**Task:**
Please copy every line of text from each of the following records, keeping each line unchanged and in its original order.

**Records shown:**
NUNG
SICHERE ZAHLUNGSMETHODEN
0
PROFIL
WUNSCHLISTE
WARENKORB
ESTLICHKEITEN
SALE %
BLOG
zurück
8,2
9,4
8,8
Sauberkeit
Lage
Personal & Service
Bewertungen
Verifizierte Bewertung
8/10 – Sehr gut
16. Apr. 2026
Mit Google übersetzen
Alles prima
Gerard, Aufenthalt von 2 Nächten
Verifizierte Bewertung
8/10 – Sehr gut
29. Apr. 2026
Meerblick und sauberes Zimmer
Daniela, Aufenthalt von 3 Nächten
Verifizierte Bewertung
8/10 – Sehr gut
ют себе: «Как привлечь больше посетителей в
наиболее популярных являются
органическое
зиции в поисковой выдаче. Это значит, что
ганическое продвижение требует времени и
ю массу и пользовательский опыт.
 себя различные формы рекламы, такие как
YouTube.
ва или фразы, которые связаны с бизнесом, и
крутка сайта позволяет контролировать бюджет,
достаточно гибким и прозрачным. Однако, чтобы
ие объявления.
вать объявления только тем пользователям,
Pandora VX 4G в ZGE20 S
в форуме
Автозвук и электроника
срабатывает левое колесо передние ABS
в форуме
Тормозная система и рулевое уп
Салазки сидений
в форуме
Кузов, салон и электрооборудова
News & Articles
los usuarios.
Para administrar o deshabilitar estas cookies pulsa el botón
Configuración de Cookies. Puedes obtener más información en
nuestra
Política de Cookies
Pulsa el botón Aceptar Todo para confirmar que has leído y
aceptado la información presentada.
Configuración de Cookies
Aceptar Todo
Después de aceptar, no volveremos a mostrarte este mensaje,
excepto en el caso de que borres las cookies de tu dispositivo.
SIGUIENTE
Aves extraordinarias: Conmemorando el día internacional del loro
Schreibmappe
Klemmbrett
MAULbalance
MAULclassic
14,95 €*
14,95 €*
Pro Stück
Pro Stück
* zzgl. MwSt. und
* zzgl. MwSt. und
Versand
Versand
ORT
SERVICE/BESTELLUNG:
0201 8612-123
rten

**Exercise result:**
NUNG
SICHERE ZAHLUNGSMETHODEN
0
PROFIL
WUNSCHLISTE
WARENKORB
ESTLICHKEITEN
SALE %
BLOG
zurück
8,2
9,4
8,8
Sauberkeit
Lage
Personal & Service
Bewertungen
Verifizierte Bewertung
8/10 – Sehr gut
16. Apr. 2026
Mit Google übersetzen
Alles prima
Gerard, Aufenthalt von 2 Nächten
Verifizierte Bewertung
8/10 – Sehr gut
29. Apr. 2026
Meerblick und sauberes Zimmer
Daniela, Aufenthalt von 3 Nächten
Verifizierte Bewertung
8/10 – Sehr gut
ют себе: «Как привлечь больше посетителей в
наиболее популярных являются
органическое
зиции в поисковой выдаче. Это значит, что
ганическое продвижение требует времени и
ю массу и пользовательский опыт.
 себя различные формы рекламы, такие как
YouTube.
ва или фразы, которые связаны с бизнесом, и
крутка сайта позволяет контролировать бюджет,
достаточно гибким и прозрачным. Однако, чтобы
ие объявления.
вать объявления только тем пользователям,
Pandora VX 4G в ZGE20 S
в форуме
Автозвук и электроника
срабатывает левое колесо передние ABS
в форуме
Тормозная система и рулевое уп
Салазки сидений
в форуме
Кузов, салон и электрооборудова
News & Articles
los usuarios.
Para administrar o deshabilitar estas cookies pulsa el botón
Configuración de Cookies. Puedes obtener más información en
nuestra
Política de Cookies
Pulsa el botón Aceptar Todo para confirmar que has leído y
aceptado la información presentada.
Configuración de Cookies
Aceptar Todo
Después de aceptar, no volveremos a mostrarte este mensaje,
excepto en el caso de que borres las cookies de tu dispositivo.
SIGUIENTE
Aves extraordinarias: Conmemorando el día internacional del loro
Schreibmappe
Klemmbrett
MAULbalance
MAULclassic
14,95 €*
14,95 €*
Pro Stück
Pro Stück
* zzgl. MwSt. und
* zzgl. MwSt. und
Versand
Versand
ORT
SERVICE/BESTELLUNG:
0201 8612-123
rten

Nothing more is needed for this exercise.